The operas of John Adams and Philip Glass (never yet performed by the COC) represent another gap Neef seemed inclined to fill, though the Canadian premiere of Adams's Nixon in China has just slipped out of reach: Vancouver Opera recently announced that it will do the opera in 2010. Commissions are also on Neef's agenda, though he said he would like first to hold discussions about what contemporary music theatre is or should be.

“I want to go to a performance and be able to understand something,” he said, outlining his own minimum requirements. “I don't have to understand everything, but I think the public should be able to come without any prior knowledge, and understand something.”

His COC will continue to offer productions in many different styles, he said, not just the postmodern sallies with which Mortier enlivened and sometimes inflamed the opera scene in Europe. There's still much pleasure and meaning to be found, Neef said, in the work of Jean-Pierre Ponnelle, whose humanistic stagings are still on the boards in Europe, 20 years after his death.
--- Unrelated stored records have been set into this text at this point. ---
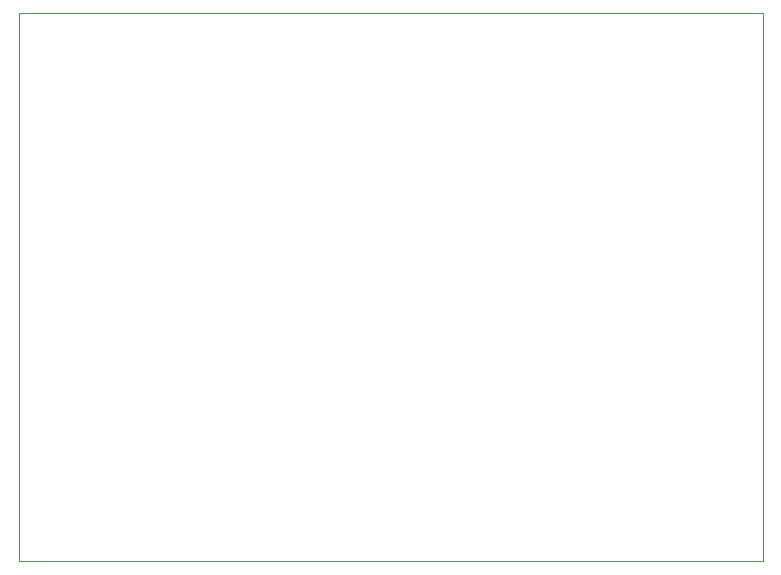
<source format=gko>
%FSLAX46Y46*%
%MOMM*%
%ADD10C,0.010000*%
G01*
%LPD*%
G01*
%LPD*%
D10*
X0Y0D02*
X0Y46400000D01*
D10*
X0Y46400000D02*
X63000000Y46400000D01*
D10*
X63000000Y46400000D02*
X63000000Y0D01*
D10*
X63000000Y0D02*
X0Y0D01*
G75*
M02*

</source>
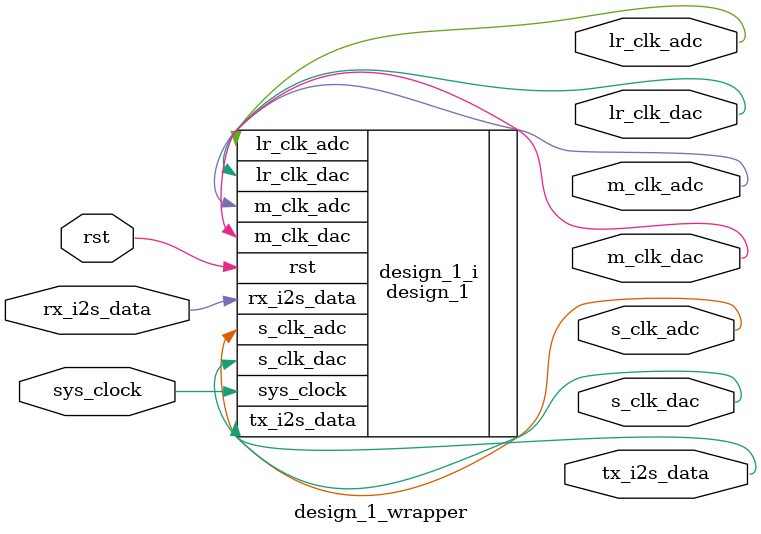
<source format=v>
`timescale 1 ps / 1 ps

module design_1_wrapper
   (lr_clk_adc,
    lr_clk_dac,
    m_clk_adc,
    m_clk_dac,
    rst,
    rx_i2s_data,
    s_clk_adc,
    s_clk_dac,
    sys_clock,
    tx_i2s_data);
  output lr_clk_adc;
  output lr_clk_dac;
  output m_clk_adc;
  output m_clk_dac;
  input rst;
  input rx_i2s_data;
  output s_clk_adc;
  output s_clk_dac;
  input sys_clock;
  output tx_i2s_data;

  wire lr_clk_adc;
  wire lr_clk_dac;
  wire m_clk_adc;
  wire m_clk_dac;
  wire rst;
  wire rx_i2s_data;
  wire s_clk_adc;
  wire s_clk_dac;
  wire sys_clock;
  wire tx_i2s_data;

  design_1 design_1_i
       (.lr_clk_adc(lr_clk_adc),
        .lr_clk_dac(lr_clk_dac),
        .m_clk_adc(m_clk_adc),
        .m_clk_dac(m_clk_dac),
        .rst(rst),
        .rx_i2s_data(rx_i2s_data),
        .s_clk_adc(s_clk_adc),
        .s_clk_dac(s_clk_dac),
        .sys_clock(sys_clock),
        .tx_i2s_data(tx_i2s_data));
endmodule

</source>
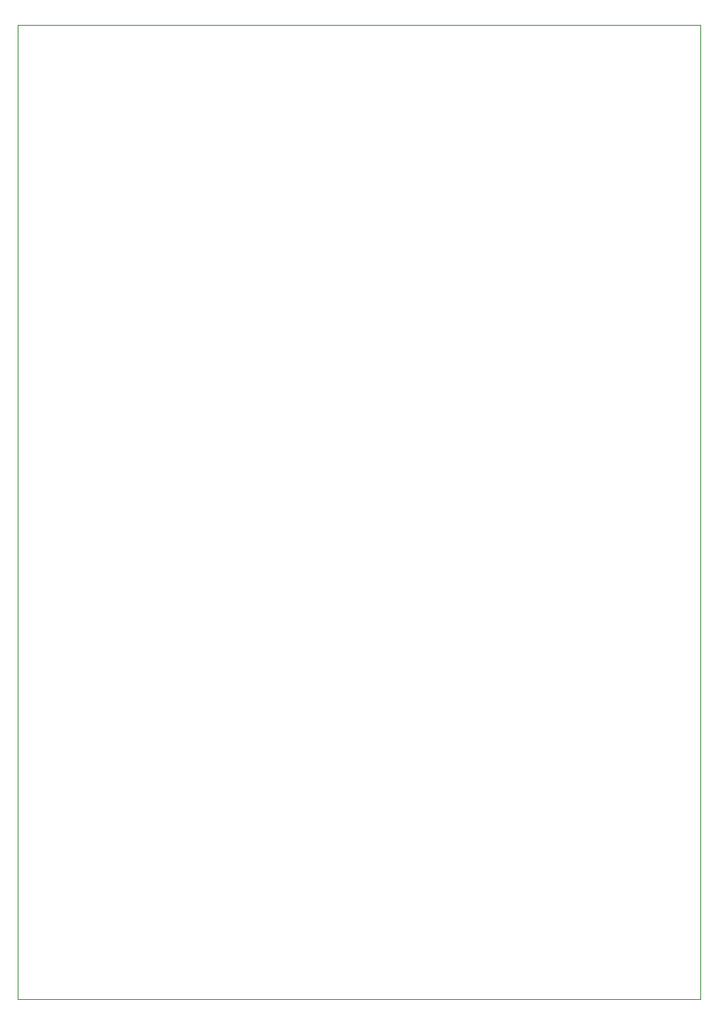
<source format=gbr>
%TF.GenerationSoftware,KiCad,Pcbnew,8.0.4*%
%TF.CreationDate,2025-01-05T13:35:29+05:30*%
%TF.ProjectId,Driver Circuit Combined - V1,44726976-6572-4204-9369-726375697420,rev?*%
%TF.SameCoordinates,Original*%
%TF.FileFunction,Profile,NP*%
%FSLAX46Y46*%
G04 Gerber Fmt 4.6, Leading zero omitted, Abs format (unit mm)*
G04 Created by KiCad (PCBNEW 8.0.4) date 2025-01-05 13:35:29*
%MOMM*%
%LPD*%
G01*
G04 APERTURE LIST*
%TA.AperFunction,Profile*%
%ADD10C,0.050000*%
%TD*%
G04 APERTURE END LIST*
D10*
X127668000Y-82626000D02*
X199698000Y-82626000D01*
X199698000Y-185296000D01*
X127668000Y-185296000D01*
X127668000Y-82626000D01*
M02*

</source>
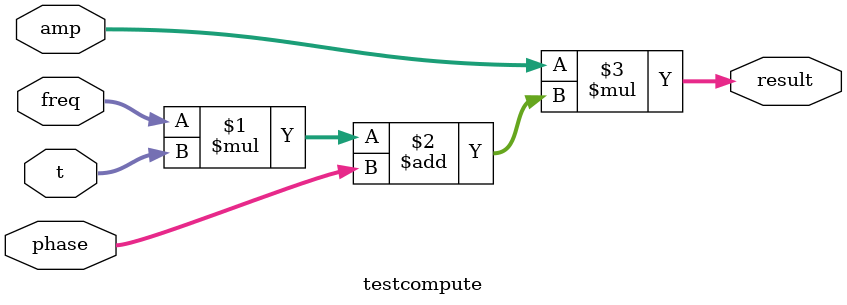
<source format=v>
`timescale 1ns / 1ps
`default_nettype none
module testcompute(
    input wire [15:0] amp,
    input wire [15:0] freq,
    input wire [15:0] phase,
	 input wire [15:0] t,
    output wire [31:0] result
    );

	assign result = amp * ((freq * t) + phase);
	
endmodule

</source>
“There are many ways to do opera well,” Neef said. “Some pieces are so universal, musically and theatrically, that they invite you to look for an interpretation, pieces like Don Giovanni or Tristan or whatever. But I don't see any reason to do a eurotrash production of Tosca, if you know what I mean. I'm not saying I don't like Tosca – I think it's a great opera. It's just that there are not very many ways you can stage it.”

You could say the same about running an opera company in the 21st century: Sometimes there are many ways to do it, and sometimes just a few. At the COC, the options are now in the hands of Alexander Neef.